“Voto feminino é o erro da democracia ocidental” assim começa o vídeo da BBC News Brasil, recentemente lançado em seu canal do Youtube, que traz como temática: “Influencers brasileiros contra o voto feminino: por quê?”.
A frase em destaque foi dita pelo influencer Junior Master, do perfil RedCast, um programa voltado ao público red pill (grupos formados por homens, muito presentes no universo digital, que fomentam o ódio, violência e desprezo contra o gênero feminino), que fez um debate provocado pelos ouvintes para tratar sobre o “fim do voto feminino”.
Longe de um caso isolado, outros perfis e canais da “Machosfera” têm alimentado essa discussão, contando, inclusive, com a presença de mulheres – influencers no universo digital – como Fernanda Gardian, Pietra Bertolazzi, entre outras, que fazem ataques diretos aos direitos conquistados pelas mulheres, com destaque para o direito ao voto. Fernanda Gardian, por exemplo, chaga a dizer que “o voto feminino foi um erro”. Isso porque, segundo ela, as mulheres “estatisticamente votam na esquerda, isso não só no Brasil, no mundo inteiro”; em paralelo, Pietra Bertolazzi acrescenta ainda o viés religioso em sua fala, dizendo abertamente, em alto e bom som, ser contra o voto feminino e que a última palavra da família deve ser a do homem.
Conteúdos como esses também são explorados em canais e grupos religiosos espalhados pela internet, que fazem uma leitura fundamentalista da bíblia na defesa de relações verticais entre homens e mulheres, muito distante das relações horizontais que preconizam a igualdade de direitos entre os gêneros, que vem sendo arduamente construída ao longo do tempo numa sociedade democrática.
Debates como esses poderiam simplesmente ser ignorados dados os inúmeros preconceitos reproduzidos, amparados em argumentos infundados e estatísticas inexistentes, se não fosse o caso de serem pessoas que, no universo digital, contam com milhares de seguidores. Falas como: “Mulher vota, estatisticamente, muito mal, principalmente as mulheres solteiras”, proferida pelo influencer Paulo Figueiredo, em outra postagem, são curtidas e reproduzidas por centenas de pessoas…
Importante rememorar que somente em 1932, com o novo Código Eleitoral –algo portanto muito recente na história deste país – que as mulheres passam a ter seus direitos políticos – e com ele o direito ao voto – reconhecidos. Fruto de muita luta, mobilização e resistência, essa conquista representa um importante passo, num país estruturado pela desigualdade de gênero. Luta essa (e outras) que seguem vivam, seja pelo reconhecimento do que ainda não há, seja na vigilância para não se perder o que foi conquistado, a exemplo dos direitos políticos para as mulheres.
Todo esse ataque ao voto feminino, para além de um retrocesso imensurável, ascende o conservadorismo que estrutura as relações de submissão, mandonismo e inferioridade entre homens e mulheres, nas quais prevalece a determinação contundente masculina sob a obediência servil feminina. Não à toa, esse debate é capitaneado justamente por homens que veem a ascensão feminina como uma ameaça ao seu poder e controle, numa sociedade patriarcal e machista, que lhe atribui esse papel.
Alguns podem até achar “bobagens” ou que são “brincadeiras” a reprodução dessas falas, mas elas camuflam um ataque direto ao próprio sistema democrático e junto a isso, a toda organização que ele assegura, dentre elas, a própria liberdade de expressão de se colocar contrário a possibilidade de decidir e escolher algo. O que seria, a título de exemplo, muito diferente num regime ditatorial, onde não há liberdade de expressão e espaço para o contraditório.

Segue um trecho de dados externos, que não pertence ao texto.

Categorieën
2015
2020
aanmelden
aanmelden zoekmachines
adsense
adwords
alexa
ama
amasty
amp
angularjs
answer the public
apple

Debates como esses merecem sim nossa atenção, pois eles parecem que vão naturalizando o desmantelamento de uma sociedade democrática, que prima, dentre outros, pela igualdade de direitos entre homens e mulheres. A perda de direitos, a ascensão do ultraconservadorismo, o dogma religioso, a vigência de regimes ditatoriais, fascistas e autoritários não nascem de um dia para o outro. Tudo isso vai sendo absorvido, naturalizado e introduzido no conjunto da sociedade gradativamente, sutilmente, parecendo ser “bobagens”, mas não são…
É melhor levarmos tudo isso a sério, a tempo, dentro de uma democracia!

Gisele A. Bovolenta é assistente social e professora na Universidade Federal de São Paulo.